### Task details
Exact copies of all the lines below are needed, without the pictures.
[Entries provided]
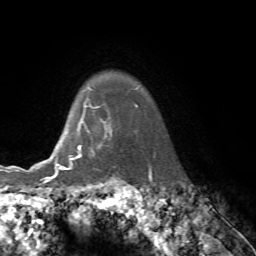
Breast MRI, one axial slice. Position 63 of 76 along the scan axis. Cropped to one breast. Dynamic contrast-enhanced series, time point 2 of 7 at this slice position (early post-contrast). 1.5 T. TE 4.2 ms, TR 8.7 ms. 2.2 mm slice thickness. 256 × 256 image matrix, field of view 180 × 180 mm. Female patient.
Outlined on this slice (semi-automatically segmented with operator editing):
- enhancing-tissue mask used for the functional tumour volume (all voxels passing the contrast-enhancement thresholds inside the analysis volume; usually the tumour): box from (x=61, y=114) to (x=112, y=169) px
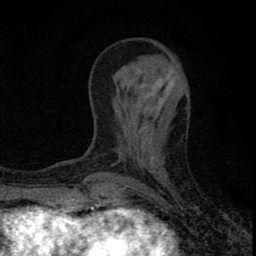
Breast MRI (dynamic contrast-enhanced), one axial slice; cropped to one breast; dynamic contrast-enhanced series, time point 2 of 8 at this slice position (early post-contrast); 1.5 T; TE 2.8 ms, TR 7.7 ms; 2 mm slice thickness; 256 × 256 image matrix. Female patient.
Structures marked on this image (semi-automatic segmentation, software-assisted and operator-edited):
- enhancing-tissue mask used for the functional tumour volume (all voxels passing the contrast-enhancement thresholds inside the analysis volume; usually the tumour): box from (x=77, y=72) to (x=163, y=211) px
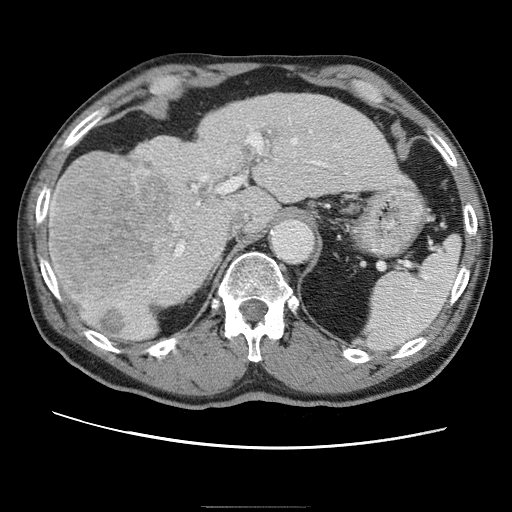
Contrast-enhanced abdominal CT (liver protocol), one axial slice; slice 38 of 75 in the series (ordered by position); 120 kVp; one of 2 acquisitions stored at this slice position; soft-tissue window (W 400 / L 40 HU); 2.5 mm slice thickness; 512 × 512 image matrix. From the clinical record (not read from this slice): diagnosis: hepatocellular carcinoma (patient treated with transarterial chemoembolisation; whether this scan precedes or follows treatment is not stated here); TNM stage (as recorded): Stage-II; Child-Pugh class: A; tumour differentiation: well differentiated.
Annotated regions visible in this slice (semi-automatically segmented with operator editing):
- liver parenchyma outside the tumour (the mass and vessels are separate outlines, so this box may not span the whole liver): bounding box (x1, y1, x2, y2) in pixels: (50, 94, 398, 338)
- mass: (49, 156, 173, 302)
- portal vein: (79, 127, 353, 311)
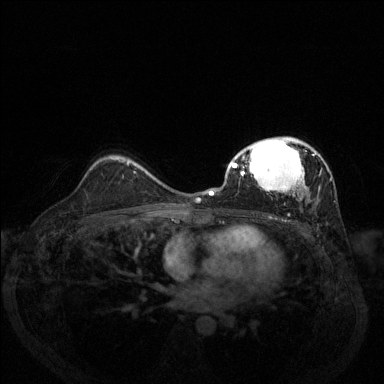
Breast MRI (dynamic contrast-enhanced), one axial slice; position 89 of 144 along the scan axis; dynamic contrast-enhanced series, time point 2 of 6 at this slice position (early post-contrast); 1.5 T; TE 1.7 ms, TR 4.6 ms; 384 × 384 image matrix, field of view 330 × 330 mm. Female patient.
Annotated regions visible in this slice (semi-automatically segmented with operator editing):
- enhancing-tissue mask used for the functional tumour volume (all voxels passing the contrast-enhancement thresholds inside the analysis volume; usually the tumour): bounding box <209,137,332,215> (left, top, right, bottom; pixels)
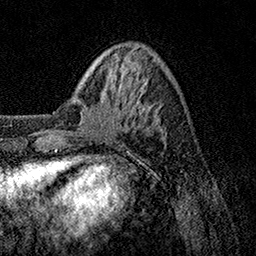
Breast MRI, one axial slice. Position 34 of 158 along the scan axis. Cropped to one breast. Dynamic contrast-enhanced series, time point 2 of 7 at this slice position (early post-contrast). 1.5 T. TE 3.5 ms, TR 7.2 ms. 1 mm slice thickness. 256 × 256 image matrix, field of view 165 × 165 mm. Female patient.
Structures marked on this image (semi-automatically segmented with operator editing):
- enhancing-tissue mask used for the functional tumour volume (all voxels passing the contrast-enhancement thresholds inside the analysis volume; usually the tumour): bounding box <65,85,119,135> (left, top, right, bottom; pixels)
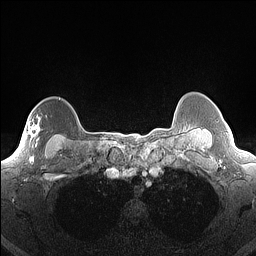
Breast MRI (dynamic contrast-enhanced), one axial slice; position 127 of 160 along the scan axis; dynamic contrast-enhanced series, time point 2 of 7 at this slice position (early post-contrast); 1.5 T; TE 1.4 ms, TR 5 ms; 1.3 mm slice thickness; 256 × 256 image matrix, field of view 300 × 300 mm. Female patient.
Annotated regions visible in this slice (semi-automatic segmentation, software-assisted and operator-edited):
- enhancing-tissue mask used for the functional tumour volume (all voxels passing the contrast-enhancement thresholds inside the analysis volume; usually the tumour): box from (x=30, y=125) to (x=39, y=140) px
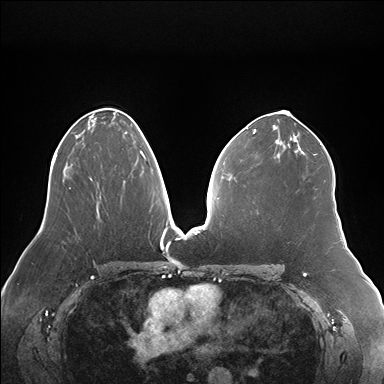
Breast MRI (dynamic contrast-enhanced), one axial slice. Position 94 of 176 along the scan axis. Dynamic contrast-enhanced series, time point 2 of 7 at this slice position (early post-contrast). 1.5 T. TE 1.5 ms, TR 4.1 ms. 1.1 mm slice thickness. 384 × 384 image matrix, field of view 380 × 380 mm. Female patient.
Structures marked on this image (semi-automatically segmented with operator editing):
- enhancing-tissue mask used for the functional tumour volume (all voxels passing the contrast-enhancement thresholds inside the analysis volume; usually the tumour): bounding box <134,146,146,167> (left, top, right, bottom; pixels)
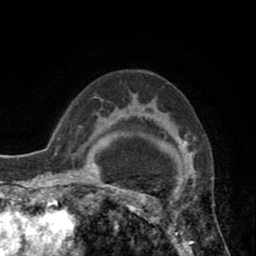
Breast MRI (dynamic contrast-enhanced), one axial slice. Slice 59 of 80 in the series (ordered by position). Cropped to one breast. Dynamic contrast-enhanced series, time point 2 of 8 at this slice position (early post-contrast). 1.5 T. TE 2.6 ms, TR 5.8 ms. 2 mm slice thickness. 256 × 256 image matrix, field of view 165 × 165 mm. Female patient.
Annotated regions visible in this slice (semi-automatic segmentation, software-assisted and operator-edited):
- enhancing-tissue mask used for the functional tumour volume (all voxels passing the contrast-enhancement thresholds inside the analysis volume; usually the tumour): bounding box <118,103,186,247> (left, top, right, bottom; pixels)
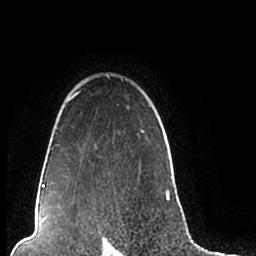
Breast MRI (dynamic contrast-enhanced), one axial slice; position 166 of 200 along the scan axis; cropped to one breast; dynamic contrast-enhanced series, time point 2 of 7 at this slice position (early post-contrast); 1.5 T; TE 2.2 ms, TR 4.6 ms; 0.8 mm slice thickness; 256 × 256 image matrix, field of view 160 × 160 mm. Female patient.
Annotated regions visible in this slice (semi-automatic segmentation, software-assisted and operator-edited):
- enhancing-tissue mask used for the functional tumour volume (all voxels passing the contrast-enhancement thresholds inside the analysis volume; usually the tumour): box from (x=44, y=74) to (x=170, y=206) px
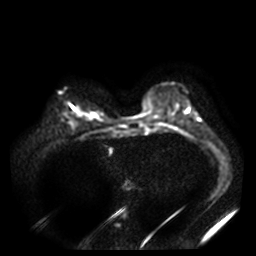
Breast MRI, one axial slice; slice 12 of 40 in the series (ordered by position); diffusion-weighted series; image 2 of 4 stored at this slice position (different b-values; order by instance number); 3 T; 5 mm slice thickness; 256 × 256 image matrix. Female patient.
Annotated regions visible in this slice (outlined manually by an expert reader):
- tumour on diffusion-weighted imaging: bounding box (x1, y1, x2, y2) in pixels: (74, 109, 80, 115)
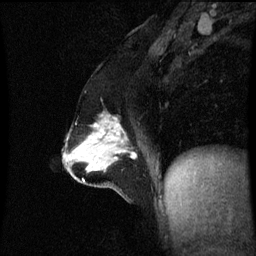
Breast MRI (dynamic contrast-enhanced), one sagittal slice. Slice 31 of 60 in the series (ordered by position). Dynamic contrast-enhanced series, image 2 of 3 at this slice position (ordered by acquisition). 1.5 T. TE 4.2 ms, TR 8.9 ms. 2.1 mm slice thickness. 256 × 256 image matrix, field of view 200 × 200 mm. Female patient, age 47 years. Case-level facts recorded for this patient, not image findings: setting: breast cancer imaged before/during neoadjuvant chemotherapy; receptor status: HR-positive, HER2-negative.
Structures marked on this image (semi-automatic segmentation, software-assisted and operator-edited):
- analysis volume of interest (the breast-tissue region the enhancement analysis was run in; not a lesion): bounding box [x1, y1, x2, y2] px = [71, 116, 138, 163]
- tumour enhancement mask (voxels above the 70 % enhancement threshold inside the analysis volume of interest): [94, 120, 137, 157]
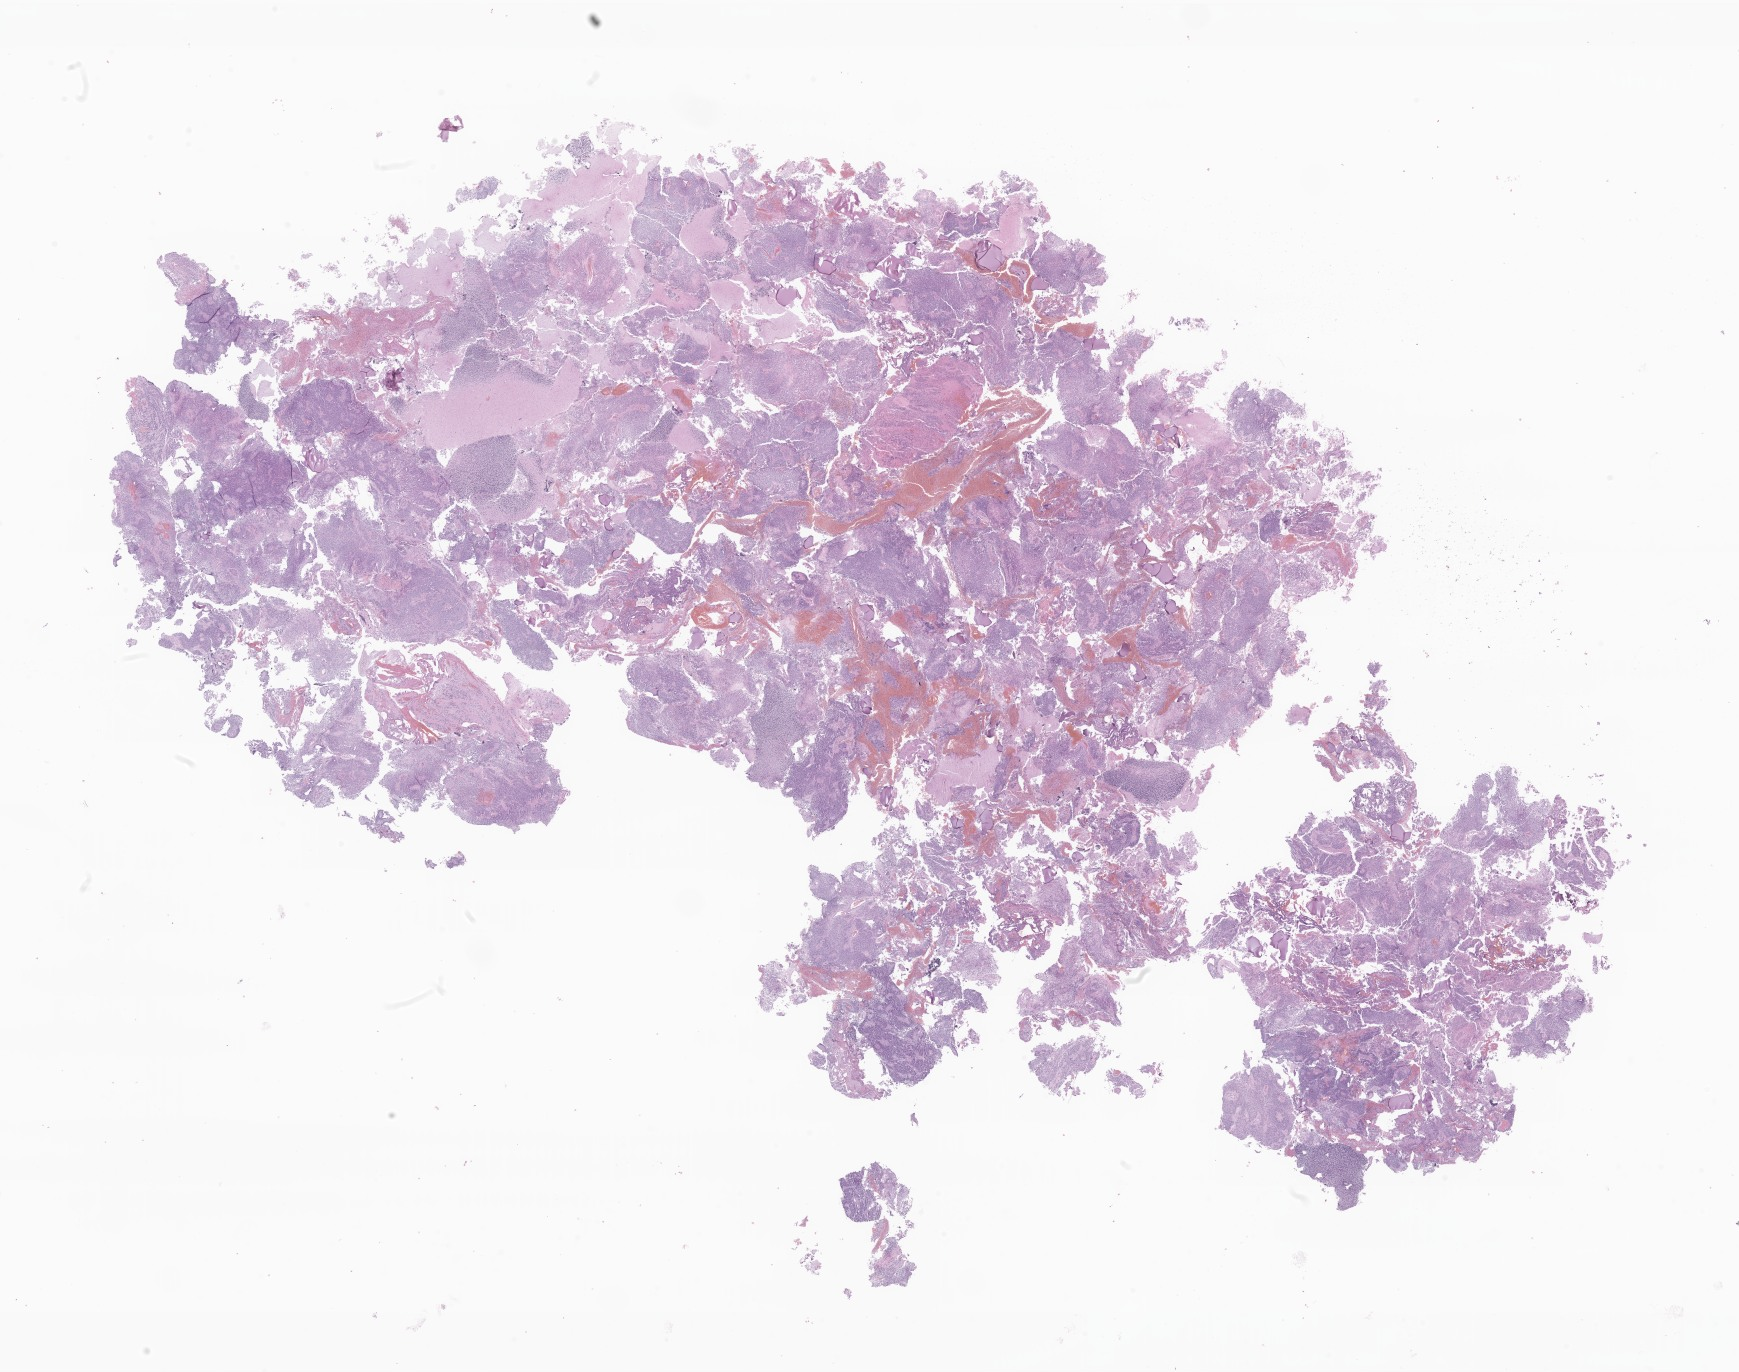
Digitized haematoxylin and eosin-stained section of tumor tissue from the brain — low-resolution overview of the scanned area, about 29.3 x 23.1 mm. FFPE section. Male patient, age 113 months (9 years 5 months).
- diagnosis: Ependymoma, NOS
[/Entries provided]
### Answer area
Breast MRI, one axial slice. Position 63 of 76 along the scan axis. Cropped to one breast. Dynamic contrast-enhanced series, time point 2 of 7 at this slice position (early post-contrast). 1.5 T. TE 4.2 ms, TR 8.7 ms. 2.2 mm slice thickness. 256 × 256 image matrix, field of view 180 × 180 mm. Female patient.
Outlined on this slice (semi-automatically segmented with operator editing):
- enhancing-tissue mask used for the functional tumour volume (all voxels passing the contrast-enhancement thresholds inside the analysis volume; usually the tumour): box from (x=61, y=114) to (x=112, y=169) px
Breast MRI (dynamic contrast-enhanced), one axial slice; cropped to one breast; dynamic contrast-enhanced series, time point 2 of 8 at this slice position (early post-contrast); 1.5 T; TE 2.8 ms, TR 7.7 ms; 2 mm slice thickness; 256 × 256 image matrix. Female patient.
Structures marked on this image (semi-automatic segmentation, software-assisted and operator-edited):
- enhancing-tissue mask used for the functional tumour volume (all voxels passing the contrast-enhancement thresholds inside the analysis volume; usually the tumour): box from (x=77, y=72) to (x=163, y=211) px
Contrast-enhanced abdominal CT (liver protocol), one axial slice; slice 38 of 75 in the series (ordered by position); 120 kVp; one of 2 acquisitions stored at this slice position; soft-tissue window (W 400 / L 40 HU); 2.5 mm slice thickness; 512 × 512 image matrix. From the clinical record (not read from this slice): diagnosis: hepatocellular carcinoma (patient treated with transarterial chemoembolisation; whether this scan precedes or follows treatment is not stated here); TNM stage (as recorded): Stage-II; Child-Pugh class: A; tumour differentiation: well differentiated.
Annotated regions visible in this slice (semi-automatically segmented with operator editing):
- liver parenchyma outside the tumour (the mass and vessels are separate outlines, so this box may not span the whole liver): bounding box (x1, y1, x2, y2) in pixels: (50, 94, 398, 338)
- mass: (49, 156, 173, 302)
- portal vein: (79, 127, 353, 311)
Breast MRI (dynamic contrast-enhanced), one axial slice; position 89 of 144 along the scan axis; dynamic contrast-enhanced series, time point 2 of 6 at this slice position (early post-contrast); 1.5 T; TE 1.7 ms, TR 4.6 ms; 384 × 384 image matrix, field of view 330 × 330 mm. Female patient.
Annotated regions visible in this slice (semi-automatically segmented with operator editing):
- enhancing-tissue mask used for the functional tumour volume (all voxels passing the contrast-enhancement thresholds inside the analysis volume; usually the tumour): bounding box <209,137,332,215> (left, top, right, bottom; pixels)
Breast MRI, one axial slice. Position 34 of 158 along the scan axis. Cropped to one breast. Dynamic contrast-enhanced series, time point 2 of 7 at this slice position (early post-contrast). 1.5 T. TE 3.5 ms, TR 7.2 ms. 1 mm slice thickness. 256 × 256 image matrix, field of view 165 × 165 mm. Female patient.
Structures marked on this image (semi-automatically segmented with operator editing):
- enhancing-tissue mask used for the functional tumour volume (all voxels passing the contrast-enhancement thresholds inside the analysis volume; usually the tumour): bounding box <65,85,119,135> (left, top, right, bottom; pixels)
Breast MRI (dynamic contrast-enhanced), one axial slice; position 127 of 160 along the scan axis; dynamic contrast-enhanced series, time point 2 of 7 at this slice position (early post-contrast); 1.5 T; TE 1.4 ms, TR 5 ms; 1.3 mm slice thickness; 256 × 256 image matrix, field of view 300 × 300 mm. Female patient.
Annotated regions visible in this slice (semi-automatic segmentation, software-assisted and operator-edited):
- enhancing-tissue mask used for the functional tumour volume (all voxels passing the contrast-enhancement thresholds inside the analysis volume; usually the tumour): box from (x=30, y=125) to (x=39, y=140) px
Breast MRI (dynamic contrast-enhanced), one axial slice. Position 94 of 176 along the scan axis. Dynamic contrast-enhanced series, time point 2 of 7 at this slice position (early post-contrast). 1.5 T. TE 1.5 ms, TR 4.1 ms. 1.1 mm slice thickness. 384 × 384 image matrix, field of view 380 × 380 mm. Female patient.
Structures marked on this image (semi-automatically segmented with operator editing):
- enhancing-tissue mask used for the functional tumour volume (all voxels passing the contrast-enhancement thresholds inside the analysis volume; usually the tumour): bounding box <134,146,146,167> (left, top, right, bottom; pixels)
Breast MRI (dynamic contrast-enhanced), one axial slice. Slice 59 of 80 in the series (ordered by position). Cropped to one breast. Dynamic contrast-enhanced series, time point 2 of 8 at this slice position (early post-contrast). 1.5 T. TE 2.6 ms, TR 5.8 ms. 2 mm slice thickness. 256 × 256 image matrix, field of view 165 × 165 mm. Female patient.
Annotated regions visible in this slice (semi-automatic segmentation, software-assisted and operator-edited):
- enhancing-tissue mask used for the functional tumour volume (all voxels passing the contrast-enhancement thresholds inside the analysis volume; usually the tumour): bounding box <118,103,186,247> (left, top, right, bottom; pixels)
Breast MRI (dynamic contrast-enhanced), one axial slice; position 166 of 200 along the scan axis; cropped to one breast; dynamic contrast-enhanced series, time point 2 of 7 at this slice position (early post-contrast); 1.5 T; TE 2.2 ms, TR 4.6 ms; 0.8 mm slice thickness; 256 × 256 image matrix, field of view 160 × 160 mm. Female patient.
Annotated regions visible in this slice (semi-automatic segmentation, software-assisted and operator-edited):
- enhancing-tissue mask used for the functional tumour volume (all voxels passing the contrast-enhancement thresholds inside the analysis volume; usually the tumour): box from (x=44, y=74) to (x=170, y=206) px
Breast MRI, one axial slice; slice 12 of 40 in the series (ordered by position); diffusion-weighted series; image 2 of 4 stored at this slice position (different b-values; order by instance number); 3 T; 5 mm slice thickness; 256 × 256 image matrix. Female patient.
Annotated regions visible in this slice (outlined manually by an expert reader):
- tumour on diffusion-weighted imaging: bounding box (x1, y1, x2, y2) in pixels: (74, 109, 80, 115)
Breast MRI (dynamic contrast-enhanced), one sagittal slice. Slice 31 of 60 in the series (ordered by position). Dynamic contrast-enhanced series, image 2 of 3 at this slice position (ordered by acquisition). 1.5 T. TE 4.2 ms, TR 8.9 ms. 2.1 mm slice thickness. 256 × 256 image matrix, field of view 200 × 200 mm. Female patient, age 47 years. Case-level facts recorded for this patient, not image findings: setting: breast cancer imaged before/during neoadjuvant chemotherapy; receptor status: HR-positive, HER2-negative.
Structures marked on this image (semi-automatic segmentation, software-assisted and operator-edited):
- analysis volume of interest (the breast-tissue region the enhancement analysis was run in; not a lesion): bounding box [x1, y1, x2, y2] px = [71, 116, 138, 163]
- tumour enhancement mask (voxels above the 70 % enhancement threshold inside the analysis volume of interest): [94, 120, 137, 157]
Digitized haematoxylin and eosin-stained section of tumor tissue from the brain — low-resolution overview of the scanned area, about 29.3 x 23.1 mm. FFPE section. Male patient, age 113 months (9 years 5 months).
- diagnosis: Ependymoma, NOS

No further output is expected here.